This story is from March 24, 2017

IBM Ventures looking at many innovative models to benefit from startups

George Ugras is managing director of IBM Ventures. Ugras joined IBM from venture fund Adams Capital Management last year, where he was general partner managing investments across big data infrastructure, cloud computing and analytics.
IBM Ventures looking at many innovative models to benefit from startups
BENGALURU: George Ugras is managing director of IBM Ventures. Ugras joined IBM from venture fund Adams Capital Management last year, where he was general partner managing investments across big data infrastructure, cloud computing and analytics. IBM Ventures has so far invested in four companies, ploughing $75 million in companies including genetic testing company Pathway Genomics.
In an interview with TOI, Ugras talks about actively engaging with the developer community in India, a community that is expected to become bigger than that in the US and China by 2018. Excerpts:
Are corporate venture arms reimagining their partnerships with new-age disruptors?
There’s a big change in the way corporates in general think about corporate venturing. The way I think of our effort in IBM Ventures is to be an interface for IBM with the startup community with a goal of being a transformation effort for the corporation. And what that means is, impacting in a positive way every aspect of our business – how we deliver products and services to our clients, ensuring innovation that now is being distributed across so many great startups is accessed by us and by our clients. We are looking at many innovative models of how we put those things together.
Can you be more specific about the nature of interactions with startups that you are looking at?
In the very early stages, startups are trying to figure out where and how to construct their product and that tends to be a decision made around the developers’ stack. We are extremely excited in India where we’ve recently appointed a chief digital officer, and his goal is going to be to reach out to the developer community in India. At the early stages of construction, there are decisions they make around infrastructure, data, and as they get closer to an application, choosing a cognitive platform to leverage machine learning and AI and choosing emerging technologies like blockchain where IBM has great offerings. We have developer enablement capabilities that we are going to unleash upon that community. For the more mature startups in the enterprise space, IBM has great reach into the Fortune Global 2000 companies and we have demonstrated in the past that we can form a great conduit for startup technologies into that client base through partnerships.

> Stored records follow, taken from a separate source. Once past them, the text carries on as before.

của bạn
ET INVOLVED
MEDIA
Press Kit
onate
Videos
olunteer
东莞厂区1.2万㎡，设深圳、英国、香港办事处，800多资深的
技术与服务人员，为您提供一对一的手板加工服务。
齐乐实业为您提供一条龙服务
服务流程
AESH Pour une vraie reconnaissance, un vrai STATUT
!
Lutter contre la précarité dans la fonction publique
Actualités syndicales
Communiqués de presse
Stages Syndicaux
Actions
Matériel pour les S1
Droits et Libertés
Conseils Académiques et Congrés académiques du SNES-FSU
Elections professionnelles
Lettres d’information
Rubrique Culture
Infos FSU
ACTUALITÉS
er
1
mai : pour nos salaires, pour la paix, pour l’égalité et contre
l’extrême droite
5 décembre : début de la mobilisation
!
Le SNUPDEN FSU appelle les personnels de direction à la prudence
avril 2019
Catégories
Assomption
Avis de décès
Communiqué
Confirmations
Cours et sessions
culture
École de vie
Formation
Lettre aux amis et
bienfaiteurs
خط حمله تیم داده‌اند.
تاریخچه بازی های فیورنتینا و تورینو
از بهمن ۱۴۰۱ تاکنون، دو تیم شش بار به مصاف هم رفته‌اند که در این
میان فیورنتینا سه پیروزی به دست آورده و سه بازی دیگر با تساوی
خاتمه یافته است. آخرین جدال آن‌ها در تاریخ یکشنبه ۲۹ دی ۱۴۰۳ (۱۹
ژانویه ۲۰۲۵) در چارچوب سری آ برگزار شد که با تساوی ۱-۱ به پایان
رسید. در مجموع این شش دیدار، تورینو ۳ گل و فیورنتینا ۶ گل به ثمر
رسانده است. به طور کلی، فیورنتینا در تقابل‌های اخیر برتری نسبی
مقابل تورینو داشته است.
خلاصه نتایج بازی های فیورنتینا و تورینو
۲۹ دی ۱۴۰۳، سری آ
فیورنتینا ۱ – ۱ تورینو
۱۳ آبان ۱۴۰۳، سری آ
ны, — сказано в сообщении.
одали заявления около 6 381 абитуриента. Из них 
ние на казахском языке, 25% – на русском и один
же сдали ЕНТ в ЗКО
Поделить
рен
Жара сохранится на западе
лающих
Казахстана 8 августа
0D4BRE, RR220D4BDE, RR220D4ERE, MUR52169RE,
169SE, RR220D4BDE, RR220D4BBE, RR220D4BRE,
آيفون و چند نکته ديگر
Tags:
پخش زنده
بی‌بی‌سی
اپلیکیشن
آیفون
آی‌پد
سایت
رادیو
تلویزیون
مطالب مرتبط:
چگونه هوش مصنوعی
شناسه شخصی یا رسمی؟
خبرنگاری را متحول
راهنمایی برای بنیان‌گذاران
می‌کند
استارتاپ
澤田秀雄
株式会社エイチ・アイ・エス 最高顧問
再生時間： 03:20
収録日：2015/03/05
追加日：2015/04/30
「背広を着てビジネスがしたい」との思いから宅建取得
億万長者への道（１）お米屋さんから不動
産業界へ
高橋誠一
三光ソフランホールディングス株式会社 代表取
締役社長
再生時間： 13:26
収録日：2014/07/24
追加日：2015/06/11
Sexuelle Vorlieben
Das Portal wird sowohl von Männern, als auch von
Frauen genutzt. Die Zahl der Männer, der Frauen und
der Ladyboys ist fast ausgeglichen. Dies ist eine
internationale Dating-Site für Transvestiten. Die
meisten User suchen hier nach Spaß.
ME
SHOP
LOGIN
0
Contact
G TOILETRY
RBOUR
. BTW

And you are opening up your APIs to them.
Our interactivity with three architectural areas around data, cloud, cognitive is all driven by open APIs. You want those to be easily consumable by startups, that’s critical. There are activities that we are initiating where the stack that I described earlier can have a significant impact around healthcare, financial services, around supply chain and logistics. One example is the work that we have done in blockchain in financial services. We are inviting startups to build on our blockchain.
How are you extending Watson (cognitive platform) to startups?
We are enabling startups to leverage Watson in a developer focused manner. But what we are doing differently now is articulating, communicating and broadcasting globally because there is some misconception around that being a more of a closed system. We are seeing a lot of startup use cases emerging in the healthcare space – startups in the US have successfully leveraged Watson. To me, the playbook needs to be around the product being put out there to the developer community and with local advocates.
You said in your previous role you were keen to invest in Zoho...
Zoho was a smaller company then. If you look at the Israel model, a country of 6 million people and those entrepreneurs had to think global from day one. In the enterprise space, it was rare to see Indian originated companies. I think we are seeing some of the activity now. I brought up that name (Zoho) because I met with the company years ago, we had hosted a round table on disruption in the software space and invited the CEO to participate.